Je me lassai de mon infortune, aussi absurde que la météo. Mais la vie s’accrochait à moi. Le reste de cette histoire est tout de peine, de douleur et de résistance.
Ce qui est élevé abaisse, et ce qui est bas élève. Je vous le dis, si vous étiez dans une situation désespérée comme celle où je me trouvais, vos pensées aussi s’élèveraient. Plus on est dans l’abîme, plus notre esprit veut s’envoler. Quoi de plus naturel que, démuni et désespéré comme je l’étais, livré à une souffrance implacable, je me sois tourné vers Dieu ?
L’histoire de Pi, p. 297.
Et puis merde, Henry n’était même pas juif, alors pourquoi ne se mêlait-il pas de ses propres problèmes ? Tout est une affaire de contexte et, de toute évidence, le contexte n’était pas le bon. […] Henri réalisa alors quelle réponse il aurait dû donner à l’historien. Son livre […] montrait comment on lui avait arraché son âme et, attachée à elle, sa langue. Est-ce que tous les livres sur l’Holocauste ne touchaient pas le même sujet : l’aphasie ?

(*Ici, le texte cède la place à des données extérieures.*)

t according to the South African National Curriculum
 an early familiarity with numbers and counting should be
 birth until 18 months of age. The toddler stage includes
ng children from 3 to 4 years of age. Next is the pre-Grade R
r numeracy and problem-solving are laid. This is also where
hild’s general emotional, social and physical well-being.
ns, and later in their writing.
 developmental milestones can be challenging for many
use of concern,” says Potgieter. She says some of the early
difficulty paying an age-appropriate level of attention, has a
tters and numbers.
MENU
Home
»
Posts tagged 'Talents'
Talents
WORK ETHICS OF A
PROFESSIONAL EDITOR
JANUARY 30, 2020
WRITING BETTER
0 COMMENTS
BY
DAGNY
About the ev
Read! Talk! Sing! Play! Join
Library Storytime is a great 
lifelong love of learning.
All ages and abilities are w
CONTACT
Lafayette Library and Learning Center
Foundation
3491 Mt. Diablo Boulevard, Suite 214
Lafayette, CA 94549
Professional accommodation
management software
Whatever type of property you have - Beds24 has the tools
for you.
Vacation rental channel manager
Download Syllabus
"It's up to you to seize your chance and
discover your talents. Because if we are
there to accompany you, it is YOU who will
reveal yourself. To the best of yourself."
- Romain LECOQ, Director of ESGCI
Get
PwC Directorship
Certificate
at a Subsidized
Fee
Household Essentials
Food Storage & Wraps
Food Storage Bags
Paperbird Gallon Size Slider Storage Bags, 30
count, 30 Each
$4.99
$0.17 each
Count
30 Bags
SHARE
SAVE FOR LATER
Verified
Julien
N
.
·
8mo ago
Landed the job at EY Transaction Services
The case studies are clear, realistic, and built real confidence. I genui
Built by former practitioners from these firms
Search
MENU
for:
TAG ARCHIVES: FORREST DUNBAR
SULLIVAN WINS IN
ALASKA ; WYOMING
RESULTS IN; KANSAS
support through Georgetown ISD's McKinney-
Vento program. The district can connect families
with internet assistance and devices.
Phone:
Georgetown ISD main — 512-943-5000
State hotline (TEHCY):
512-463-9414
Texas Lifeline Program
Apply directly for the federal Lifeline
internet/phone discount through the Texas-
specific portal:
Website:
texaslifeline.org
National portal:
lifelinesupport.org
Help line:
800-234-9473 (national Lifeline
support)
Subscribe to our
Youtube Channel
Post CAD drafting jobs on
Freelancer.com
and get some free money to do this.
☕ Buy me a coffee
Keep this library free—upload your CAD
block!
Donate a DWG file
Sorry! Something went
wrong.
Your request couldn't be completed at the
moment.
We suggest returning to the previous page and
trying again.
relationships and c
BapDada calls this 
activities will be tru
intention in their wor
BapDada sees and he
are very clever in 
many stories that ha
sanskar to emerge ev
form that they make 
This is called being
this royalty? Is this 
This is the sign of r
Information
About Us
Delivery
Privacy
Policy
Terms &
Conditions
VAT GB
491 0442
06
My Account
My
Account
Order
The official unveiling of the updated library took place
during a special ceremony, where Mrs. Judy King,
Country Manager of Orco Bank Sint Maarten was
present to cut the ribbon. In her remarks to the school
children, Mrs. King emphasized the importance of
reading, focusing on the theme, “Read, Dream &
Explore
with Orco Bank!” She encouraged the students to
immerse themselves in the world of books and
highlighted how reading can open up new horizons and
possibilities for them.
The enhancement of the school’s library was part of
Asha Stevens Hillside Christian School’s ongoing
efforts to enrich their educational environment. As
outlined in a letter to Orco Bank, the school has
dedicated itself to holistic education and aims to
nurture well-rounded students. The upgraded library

Béatrice et Virgile, p. 24.
VIRGILE : Selon moi, la foi, c’est comme être au soleil. Quand tu es au soleil, peux-tu éviter de créer une ombre ? Peux-tu te défaire de cette zone d’obscurité qui s’accroche à toi, qui épouse toujours ta forme, comme pour te rappeler continuellement à toi-même ? Non, tu ne peux pas. Cette ombre, c’est le doute. Et elle t’accompagne partout, pourvu que tu restes au soleil. Et qui ne souhaite pas être au soleil ?
BÉATRICE : Mais le soleil est parti, Virgile, il est parti !
(Elle fond en larmes et sanglote bruyamment.)
Béatrice et Virgile, p. 110.
Il pleure parce qu’il a perdu son emploi, et que fera-t-il désormais, comment gagnera-t-il sa vie ? […] Il pleure parce que son père lui manque. Il pleure parce que son fils et son amoureuse lui manquent. […] Il pleure parce que, parce que, parce que.
Il pleure comme un enfant, reprenant son souffle, pris de hoquets, le visage en larmes. Nous sommes des animaux apparus par pur hasard. Voilà ce que nous sommes, et nous n’avons que nous, rien d’autre – il n’y a pas de relation plus élevée.
« Sans abri », Les Hautes Montagnes du Portugal, p. 139.
Eusebio parle doucement. « Il n’est pas facile de vieillir, Senhora Castro. C’est là une terrible et incurable pathologie. Tout comme le grand amour. Au début, c’est bien. Une maladie des plus désirables. Sans laquelle on ne voudrait pas vivre. Elle est pareille à la levure qui corrompt le jus des raisins. On aime, on aime, on s’acharne à aimer – la période d’incubation peut être très longue –, et puis vient avec la mort le chagrin d’amour. Il faut toujours que l’amour trouve une fin non désirée. »
« Sur le chemin de la maison », Les Hautes Montagnes du Portugal, p. 190.
Quelques noms remontaient, une vague géographie s’esquissait, centrée autour d’un seul toponyme : Tuizelo. C’était de là qu’étaient originaires ses parents et c’est là qu’Odo et lui s’installeront.
Mais il ne connaît rien du pays. Il est Canadien jusqu’au bout des ongles. Tandis qu’ils roulent dans la lumière du jour qui va s’estompant, il remarque à quel point le paysage est beau, à quel point le monde rural est animé. Il y a partout des bêtes et de la volaille, des ruches et des vignes, des champs labourés et de petits bois signés. Il voit des gens qui transportent du bois de chauffage sur leur dos, des ânes qui transportent des paniers chargés sur le leur.
« À la maison », Les Hautes Montagnes du Portugal, p. 272.